3. Tuned Loki **retention + compaction** so neither store grows unbounded.
4. **SSD wearout/TBW is a monitored metric** (Proxmox wearout %, `node_exporter`
smartmon) with an alert — wear is a graph, not a surprise. (Depends on the metrics
stack — see Dependencies.)
Capacity bookkeeping ties into ADR-012: a log-storage allocation line (cluster +
`askari`) and SSD-wearout as a tracked metric.
## Documentation & implementation changes
This is a substantial capability → its own ADR-018, with reconciliations:
| Doc / artifact | Change |
|---|---|
| ADR-018 (new) | Home of record: ship-all-to-Loki, the off-site write-only security subset, append-only model, skip-WORM (R4), disk-wear rules. |
| `base` role (when built) | Install + configure Alloy (all → cluster Loki; subset → `askari` write-only). |
| `loki` service role (new, when built) | One role, two deployments (cluster all-logs; `askari` security-subset write-only). `SECURITY.md` + `VERIFY.md`. |
| `grafana` service role (new, when built) | Both Lokis as datasources; dashboards + alerting (AIDE/`auditd`/`fail2ban`/Suricata + log-silence). |
| OPNsense (Ansible-managed) | Syslog-forward Suricata alerts to the ingest point. |
| ADR-002 | "Logs shipped to central" + "active alerting" bullets point to ADR-018. |
| `docs/security/accepted-risks.md` | Add **R4** — no cryptographic WORM for logs (append-only + off-site is the control). |
| `docs/CAPABILITIES.md` §3 | Loki → decided; add the off-site security sink + Alloy agent rows; mark the alerting wiring. |
| `docs/decisions/012-hardware-capacity.md` | Log-storage allocation (cluster + `askari`) + SSD-wearout tracked metric. |
| `STATUS.md` + `docs/TODO.md` (3.1 / 3.6) | Mark "how to manage logs" decided by ADR-018; rows as designed-not-built. |
| `vault.yml` | Push-only Loki credential (`vault.loki.*`). |
**Buildable now:** ADR-018 + the ADR-002/CAPABILITIES/ADR-012/accepted-risks/STATUS/TODO
reconciliations. **Deferred on the stack:** the Alloy-in-`base`, `loki`/`grafana`
service roles, OPNsense syslog config, and the live pipeline.
## Dependencies
- `base` role + service-role machinery (unbuilt) — STATUS.md.

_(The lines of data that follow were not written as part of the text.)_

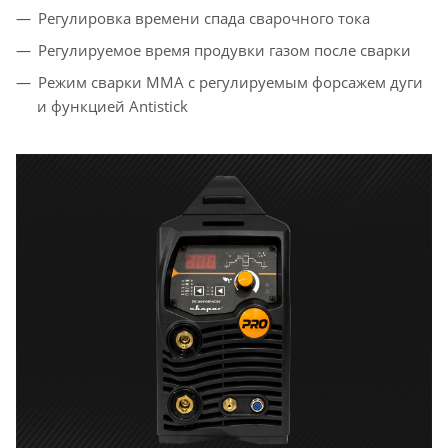
Регулировка времени спада сварочного тока
Регулируемое время продувки газом после сварки
Режим сварки ММА с регулируемым форсажем дуги
и функцией Antistick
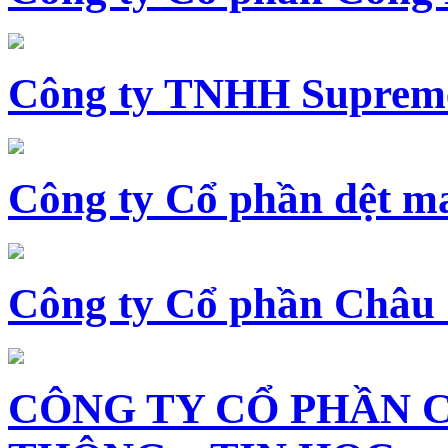
Công ty TNHH Supreme
Công ty Cổ phần dệt 
Công ty Cổ phần Châu
CÔNG TY CỔ PHẦN 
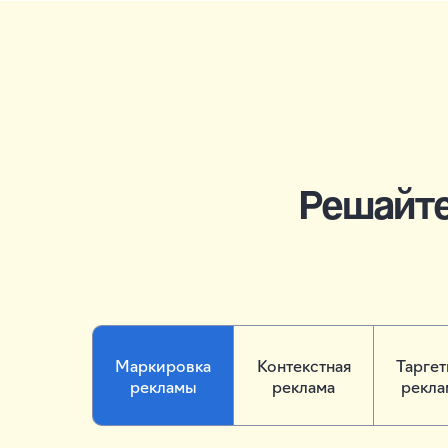
Решайт
Маркировка
Контекстная
Тарге
рекламы
реклама
рекла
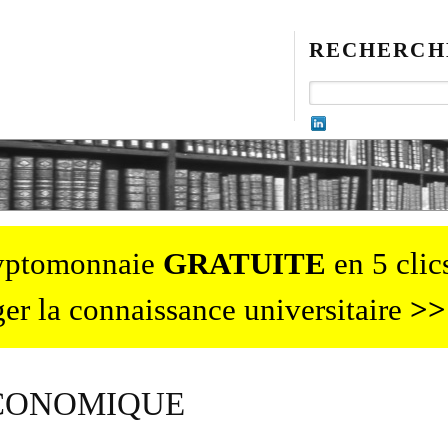
RECHERCH
ryptomonnaie
GRATUITE
en 5 clics
er la connaissance universitaire
>>
CONOMIQUE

- The running cluster + `askari` (`offsite_hosts`, designed) — ADR-016.
- OPNsense automation (for Suricata syslog forwarding) — ADR-007.

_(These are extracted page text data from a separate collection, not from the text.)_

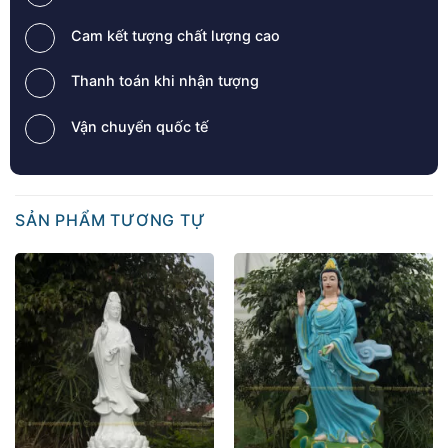
Cam kết tượng chất lượng cao
Thanh toán khi nhận tượng
Vận chuyển quốc tế
SẢN PHẨM TƯƠNG TỰ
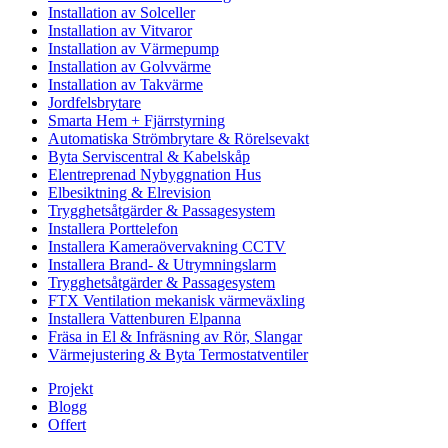
Installation av Solceller
Installation av Vitvaror
Installation av Värmepump
Installation av Golvvärme
Installation av Takvärme
Jordfelsbrytare
Smarta Hem + Fjärrstyrning
Automatiska Strömbrytare & Rörelsevakt
Byta Serviscentral & Kabelskåp
Elentreprenad Nybyggnation Hus
Elbesiktning & Elrevision
Trygghetsåtgärder & Passagesystem
Installera Porttelefon
Installera Kameraövervakning CCTV
Installera Brand- & Utrymningslarm
Trygghetsåtgärder & Passagesystem
FTX Ventilation mekanisk värmeväxling
Installera Vattenburen Elpanna
Fräsa in El & Infräsning av Rör, Slangar
Värmejustering & Byta Termostatventiler
Projekt
Blogg
Offert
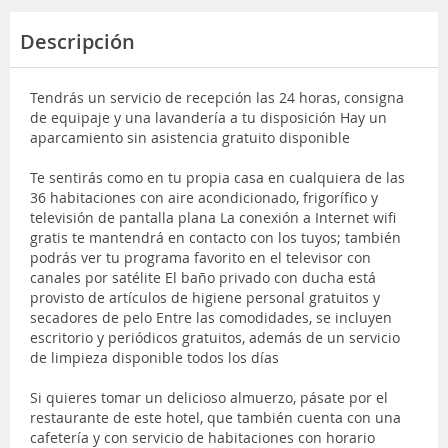
Descripción
Tendrás un servicio de recepción las 24 horas, consigna
de equipaje y una lavandería a tu disposición Hay un
aparcamiento sin asistencia gratuito disponible
Te sentirás como en tu propia casa en cualquiera de las
36 habitaciones con aire acondicionado, frigorífico y
televisión de pantalla plana La conexión a Internet wifi
gratis te mantendrá en contacto con los tuyos; también
podrás ver tu programa favorito en el televisor con
canales por satélite El baño privado con ducha está
provisto de artículos de higiene personal gratuitos y
secadores de pelo Entre las comodidades, se incluyen
escritorio y periódicos gratuitos, además de un servicio
de limpieza disponible todos los días
Si quieres tomar un delicioso almuerzo, pásate por el
restaurante de este hotel, que también cuenta con una
cafetería y con servicio de habitaciones con horario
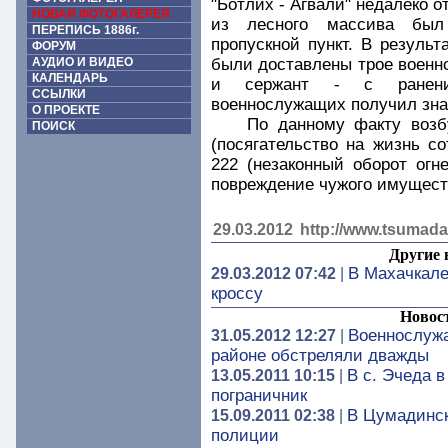
"Ботлих - Агвали" недалеко о
НОВАЯ ФОТОГАЛЕРЕЯ
из лесного массива был 
ПЕРЕПИСЬ 1886г.
пропускной пункт. В резуль
ФОРУМ
АУДИО И ВИДЕО
были доставлены трое военн
КАЛЕНДАРЬ
и сержант - с ранения
ССЫЛКИ
военнослужащих получил зна
О ПРОЕКТЕ
По данному факту возб
ПОИСК
(посягательство на жизнь со
222 (незаконный оборот огн
повреждение чужого имущест
29.03.2012
http://www.tsumada
Другие 
В Махачкале
29.03.2012 07:42
|
кроссу
Новос
Военнослуж
31.05.2012 12:27
|
районе обстреляли дважды
В c. Эчеда 
13.05.2011 10:15
|
пограничник
В Цумадинск
15.09.2011 02:38
|
полиции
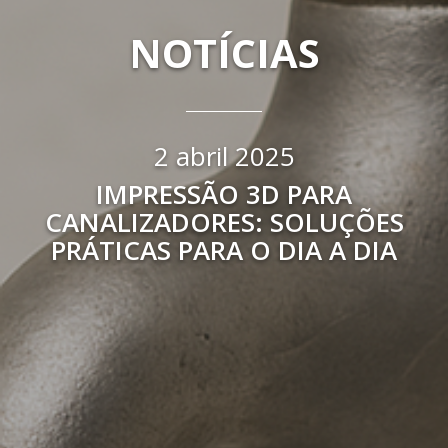
NOTÍCIAS
2 abril 2025
IMPRESSÃO 3D PARA
CANALIZADORES: SOLUÇÕES
PRÁTICAS PARA O DIA A DIA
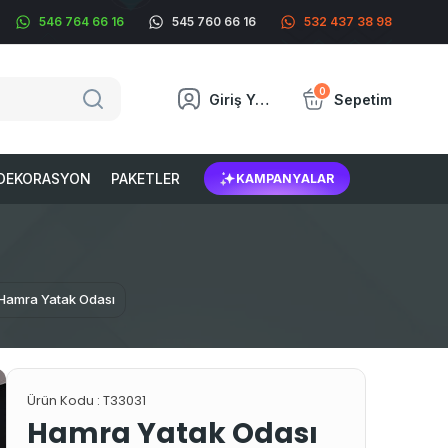
546 764 66 16
545 760 66 16
532 437 38 98
0
Giriş Yap
Sepetim
DEKORASYON
PAKETLER
KAMPANYALAR
Hamra Yatak Odası
Ürün Kodu :
T33031
Hamra Yatak Odası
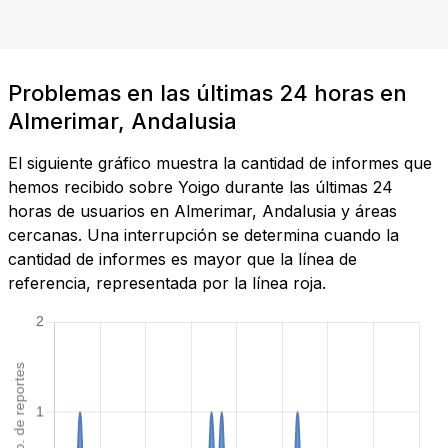
Problemas en las últimas 24 horas en
Almerimar, Andalusia
El siguiente gráfico muestra la cantidad de informes que
hemos recibido sobre Yoigo durante las últimas 24
horas de usuarios en Almerimar, Andalusia y áreas
cercanas. Una interrupción se determina cuando la
cantidad de informes es mayor que la línea de
referencia, representada por la línea roja.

- The **metrics stack** (Prometheus / `node_exporter`) for SSD-wearout + log-silence
alerting — sibling effort, TODO 3.6.
## Deferred / out of scope
1. **WORM / object-lock (Tier 3)** — accepted-risk R4; revisit only if the threat model
shifts to targeted/forensic.
2. **The metrics pipeline** (Prometheus/`node_exporter`) — sibling effort; this spec is
**logs**. SSD-wearout + silence alerting depend on it.
3. **Cold archival beyond Loki retention** (export to backups) and **structured/parsed
per-service log standards** — future refinements.
## What was ruled out
| Option | Reason |
|---|---|
| Everything off-site on `askari` (no on-cluster Loki) | The firehose (tenshundreds of GB/yr) is disk-hungry on a small VPS; keep volume where storage is cheap (on-cluster) and send only the bounded security subset off-site. |
| WORM / object-lock for all logs | Forensic-grade cost for an opportunistic threat model — YAGNI (R4). |
| On-cluster-only logging (no off-site copy) | Doesn't survive compromise of the cluster Loki host; the security trail needs to be off-cluster + append-only. |
| Volatile (RAM-only) journald to cut writes | Risks losing logs on crash before shipping; persistent-with-size-caps + real-time shipping is safer. |
| Promtail / legacy agents | Alloy is the current unified Grafana collector and the V4-aligned choice; one agent for logs (and later metrics). |
See also: ADR-002 (security baseline — realised here), ADR-016 (mesh / `askari`),
ADR-007 (OPNsense / `askari`), ADR-012 (hardware/capacity), ADR-004 (service-role
standard), ADR-011 (health checks — distinct from this).